I suffered daily dread, insomnia and sleep terrors, and woke sobbing from nightmares, and I wonder now if I wasn’t self-harming through horror fiction. But though I was a haunted child, I was also an active one. I wrote tens of thousands of words each week, and I shared prose with an online mailing list of other writers. This activity—and two early MMOs, The Realm Online and Everquest—formed my entire social life. I became a young teen with countless penpals, nearly all of them all adults, and every one of us communicated via fiction. My love of fantasy, horror, and science fiction (I was captivated by the inscrutable Neuromancer) bridged the divide, and I felt privileged to know that older, wiser people valued my own writings. Such feelings of self-worth were, after all, very rare.

Then the depression came. I no longer cared, though the rote mechanics of Everquest still occupied me. I dropped out of school. I ceased writing.

Was I depressed because I stopped writing, or did I stop writing because I was depressed? My suspicion now is that my means of escape—into the library, the books, my writing—had become insufficient. Schoolyard bullying took on far crueller dimensions as I matured into middle adolescence, and in that gender-and-sexuality conscious world, I turned out to be a greater misfit than I had ever imagined.

In my early twenties, my depression eased, but I found myself no longer able to write fiction. Then, sometime around my twenty-eighth birthday, I was urged by my girlfriend—who had grown tired of straight male fantasy heroes—to write a lesbian fantasy story. So I wrote a novel, The Diplomat, which was later published by Bella Books, and chose not to fight momentum. Now my third queer novel will be republished in November, and I am entering the second year of a doctorate in Creative Writing at UTAS.

SUPPLIED INFORMATION
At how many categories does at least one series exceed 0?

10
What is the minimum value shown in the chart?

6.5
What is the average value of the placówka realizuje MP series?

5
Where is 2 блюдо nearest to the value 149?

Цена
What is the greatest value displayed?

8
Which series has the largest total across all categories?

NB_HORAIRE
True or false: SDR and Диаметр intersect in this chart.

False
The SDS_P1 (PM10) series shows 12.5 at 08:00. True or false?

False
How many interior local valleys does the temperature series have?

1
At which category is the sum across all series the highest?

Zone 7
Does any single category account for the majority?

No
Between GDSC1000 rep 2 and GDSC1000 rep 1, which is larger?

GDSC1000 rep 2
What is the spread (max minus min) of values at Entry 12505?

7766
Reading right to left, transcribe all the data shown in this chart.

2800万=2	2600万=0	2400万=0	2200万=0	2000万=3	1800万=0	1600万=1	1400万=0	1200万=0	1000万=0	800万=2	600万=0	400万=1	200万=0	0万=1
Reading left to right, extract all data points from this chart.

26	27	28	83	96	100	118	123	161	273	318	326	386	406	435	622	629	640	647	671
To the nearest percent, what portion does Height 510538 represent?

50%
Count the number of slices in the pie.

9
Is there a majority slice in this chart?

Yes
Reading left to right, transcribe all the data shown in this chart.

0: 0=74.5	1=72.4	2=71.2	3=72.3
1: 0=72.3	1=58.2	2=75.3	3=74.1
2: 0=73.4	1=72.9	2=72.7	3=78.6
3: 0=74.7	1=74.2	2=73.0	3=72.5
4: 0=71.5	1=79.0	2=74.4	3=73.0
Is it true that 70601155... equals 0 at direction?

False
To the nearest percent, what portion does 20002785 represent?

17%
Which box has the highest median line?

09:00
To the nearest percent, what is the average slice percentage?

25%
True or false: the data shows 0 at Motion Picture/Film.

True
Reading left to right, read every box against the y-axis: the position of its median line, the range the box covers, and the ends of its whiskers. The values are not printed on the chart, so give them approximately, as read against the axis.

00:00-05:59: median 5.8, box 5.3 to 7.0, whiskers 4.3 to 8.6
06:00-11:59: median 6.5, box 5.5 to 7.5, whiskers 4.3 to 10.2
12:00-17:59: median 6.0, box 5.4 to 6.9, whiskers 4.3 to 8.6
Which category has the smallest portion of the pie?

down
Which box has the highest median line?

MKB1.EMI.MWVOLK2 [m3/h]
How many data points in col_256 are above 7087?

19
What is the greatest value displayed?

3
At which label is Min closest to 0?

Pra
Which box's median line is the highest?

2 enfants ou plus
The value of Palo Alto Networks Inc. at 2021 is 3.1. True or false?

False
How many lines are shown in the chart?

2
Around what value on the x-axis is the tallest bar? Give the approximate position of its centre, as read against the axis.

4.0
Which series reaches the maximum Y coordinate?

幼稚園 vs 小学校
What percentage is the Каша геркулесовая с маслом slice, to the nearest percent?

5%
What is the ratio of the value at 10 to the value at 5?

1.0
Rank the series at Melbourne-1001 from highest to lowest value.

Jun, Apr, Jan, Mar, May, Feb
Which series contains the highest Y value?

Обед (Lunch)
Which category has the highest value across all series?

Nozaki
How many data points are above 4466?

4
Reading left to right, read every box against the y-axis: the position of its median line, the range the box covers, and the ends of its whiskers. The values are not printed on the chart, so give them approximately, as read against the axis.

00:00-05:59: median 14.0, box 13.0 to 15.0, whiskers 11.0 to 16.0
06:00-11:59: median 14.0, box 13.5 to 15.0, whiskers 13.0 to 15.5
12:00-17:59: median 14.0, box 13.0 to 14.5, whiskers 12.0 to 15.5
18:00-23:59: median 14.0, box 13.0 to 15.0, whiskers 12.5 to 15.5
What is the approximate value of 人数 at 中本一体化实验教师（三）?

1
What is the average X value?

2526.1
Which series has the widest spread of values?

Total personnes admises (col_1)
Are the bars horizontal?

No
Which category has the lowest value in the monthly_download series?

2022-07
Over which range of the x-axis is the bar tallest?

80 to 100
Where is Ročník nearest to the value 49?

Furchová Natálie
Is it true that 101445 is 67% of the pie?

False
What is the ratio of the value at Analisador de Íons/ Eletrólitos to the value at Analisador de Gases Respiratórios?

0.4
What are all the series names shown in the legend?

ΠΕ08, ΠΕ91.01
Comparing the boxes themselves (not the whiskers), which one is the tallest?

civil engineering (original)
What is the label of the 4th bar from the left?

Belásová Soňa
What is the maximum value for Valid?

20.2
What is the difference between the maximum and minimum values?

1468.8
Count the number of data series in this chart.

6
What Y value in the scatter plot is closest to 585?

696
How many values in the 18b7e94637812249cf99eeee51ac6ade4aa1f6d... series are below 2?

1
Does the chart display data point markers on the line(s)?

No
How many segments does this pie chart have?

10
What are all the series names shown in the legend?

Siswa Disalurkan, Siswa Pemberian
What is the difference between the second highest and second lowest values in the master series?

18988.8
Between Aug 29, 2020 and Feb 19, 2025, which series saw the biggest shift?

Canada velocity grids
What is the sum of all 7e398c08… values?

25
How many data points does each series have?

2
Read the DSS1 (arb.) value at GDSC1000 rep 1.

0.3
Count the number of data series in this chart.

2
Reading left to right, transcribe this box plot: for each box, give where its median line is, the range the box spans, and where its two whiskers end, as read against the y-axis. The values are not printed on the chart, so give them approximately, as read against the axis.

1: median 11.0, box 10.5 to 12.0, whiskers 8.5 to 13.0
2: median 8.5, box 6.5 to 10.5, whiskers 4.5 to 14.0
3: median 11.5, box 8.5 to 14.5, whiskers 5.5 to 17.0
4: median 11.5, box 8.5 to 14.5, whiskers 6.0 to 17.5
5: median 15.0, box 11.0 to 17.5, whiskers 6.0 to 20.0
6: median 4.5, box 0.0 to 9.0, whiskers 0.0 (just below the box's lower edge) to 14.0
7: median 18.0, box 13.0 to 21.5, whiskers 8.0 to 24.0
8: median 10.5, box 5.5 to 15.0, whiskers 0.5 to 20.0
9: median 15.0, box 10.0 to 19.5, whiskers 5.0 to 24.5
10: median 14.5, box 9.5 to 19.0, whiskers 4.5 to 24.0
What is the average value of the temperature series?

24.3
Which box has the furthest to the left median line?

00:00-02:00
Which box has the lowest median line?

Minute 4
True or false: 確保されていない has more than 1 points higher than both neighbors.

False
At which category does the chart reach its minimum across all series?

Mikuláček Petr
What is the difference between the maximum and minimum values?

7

TASKS FOR THIS EXERCISE
**A)** According to the passage about writing and depression, which two early MMOs formed the writer's social life along with the writing activity?
**B)** Copy the stretch of the passage about writing and depression from "I suffered daily" through "all, very rare.".

PER-TASK ANSWERS
**A)** The Realm Online and Everquest.

**B)**
I suffered daily dread, insomnia and sleep terrors, and woke sobbing from nightmares, and I wonder now if I wasn’t self-harming through horror fiction. But though I was a haunted child, I was also an active one. I wrote tens of thousands of words each week, and I shared prose with an online mailing list of other writers. This activity—and two early MMOs, The Realm Online and Everquest—formed my entire social life. I became a young teen with countless penpals, nearly all of them all adults, and every one of us communicated via fiction. My love of fantasy, horror, and science fiction (I was captivated by the inscrutable Neuromancer) bridged the divide, and I felt privileged to know that older, wiser people valued my own writings. Such feelings of self-worth were, after all, very rare.